Intravaginal administration of herpes simplex virus type 2 to mice leads to infection of several neural and extraneural sites

Female mice have been used extensively to study mucosal immunity against herpes simplex virus type 2 (HSV-2) infection of the vagina, but comparatively little is known about the spread of this virus to other tissues. Here the authors have used immunolabeling to demonstrate that HSV-2 infected the vaginal epithelium; the epithelium covering the vulva, perineum, and anal canal; and perineal hair follicles and sebaceous glands. The kinetics and basal localization of the immunolabeling indicated that the virus spread horizontally within the epithelial layer, starting in the vagina and then proceeding to the distal epithelial sites. HSV-2 also spread from the vagina to multiple neuronal sites including the paracervical ganglia (PCG), which are the major autonomic ganglia of the pelvis. The authors demonstrated both sympathetic and parasympathetic neurons in the PCG by labeling of acetylcholinesterase and tryosine hydroxlyase, and noted that infection was limited mainly or entirely to parasympathetic neurons. Infection of the PCG was correlated with the presence of virus in the autonomic ganglia in the walls of the rectum and urinary bladder, which in turn correlated with distention of these organs and retention of urine and feces.
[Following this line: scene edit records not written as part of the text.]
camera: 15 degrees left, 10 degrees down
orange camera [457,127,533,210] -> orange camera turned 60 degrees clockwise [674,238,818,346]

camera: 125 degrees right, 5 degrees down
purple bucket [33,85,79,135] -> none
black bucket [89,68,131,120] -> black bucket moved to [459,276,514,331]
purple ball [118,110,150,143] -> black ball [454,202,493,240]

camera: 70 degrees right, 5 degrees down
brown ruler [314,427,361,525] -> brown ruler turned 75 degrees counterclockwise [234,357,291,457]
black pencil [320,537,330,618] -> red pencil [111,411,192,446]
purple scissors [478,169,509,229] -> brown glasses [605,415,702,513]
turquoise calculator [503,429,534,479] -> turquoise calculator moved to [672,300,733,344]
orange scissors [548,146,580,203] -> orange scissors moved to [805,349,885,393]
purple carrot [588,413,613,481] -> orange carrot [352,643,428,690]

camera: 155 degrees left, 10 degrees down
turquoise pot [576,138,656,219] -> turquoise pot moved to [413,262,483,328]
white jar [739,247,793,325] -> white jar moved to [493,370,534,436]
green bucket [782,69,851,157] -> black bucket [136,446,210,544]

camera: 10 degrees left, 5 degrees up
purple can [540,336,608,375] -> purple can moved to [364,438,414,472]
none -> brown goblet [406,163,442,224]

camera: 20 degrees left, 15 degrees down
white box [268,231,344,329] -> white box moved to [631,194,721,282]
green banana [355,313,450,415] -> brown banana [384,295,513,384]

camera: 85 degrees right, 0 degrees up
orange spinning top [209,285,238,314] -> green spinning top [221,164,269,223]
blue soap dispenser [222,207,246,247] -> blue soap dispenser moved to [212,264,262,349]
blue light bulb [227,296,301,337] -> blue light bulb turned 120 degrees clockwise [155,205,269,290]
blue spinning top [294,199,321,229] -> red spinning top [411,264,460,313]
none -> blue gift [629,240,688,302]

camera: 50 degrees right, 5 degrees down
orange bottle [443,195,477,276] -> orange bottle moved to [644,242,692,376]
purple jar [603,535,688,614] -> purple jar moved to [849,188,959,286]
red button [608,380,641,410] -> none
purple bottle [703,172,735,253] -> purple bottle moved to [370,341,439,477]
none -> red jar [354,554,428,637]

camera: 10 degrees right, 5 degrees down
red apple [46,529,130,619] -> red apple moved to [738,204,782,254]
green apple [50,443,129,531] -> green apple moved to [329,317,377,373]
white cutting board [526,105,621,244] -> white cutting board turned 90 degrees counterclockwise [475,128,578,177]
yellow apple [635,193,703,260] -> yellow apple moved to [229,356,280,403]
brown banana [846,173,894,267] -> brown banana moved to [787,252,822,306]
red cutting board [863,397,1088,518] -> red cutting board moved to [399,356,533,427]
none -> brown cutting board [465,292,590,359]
HSV-2 infection was also detected in cell bodies and axons in the lumbosacral sympathetic chain, in lumbosacral dorsal root ganglia, and in the dorsal portions of the lumbar spinal cord. Collectively, the data show that vaginal HSV-2 infection in mice leads to subsequent infection of multiple neural and epithelial sites. This information should be useful for development of a mouse model that can be used to study HSV-2 latency and for development of therapeutic vaccines to prevent recurrent infections.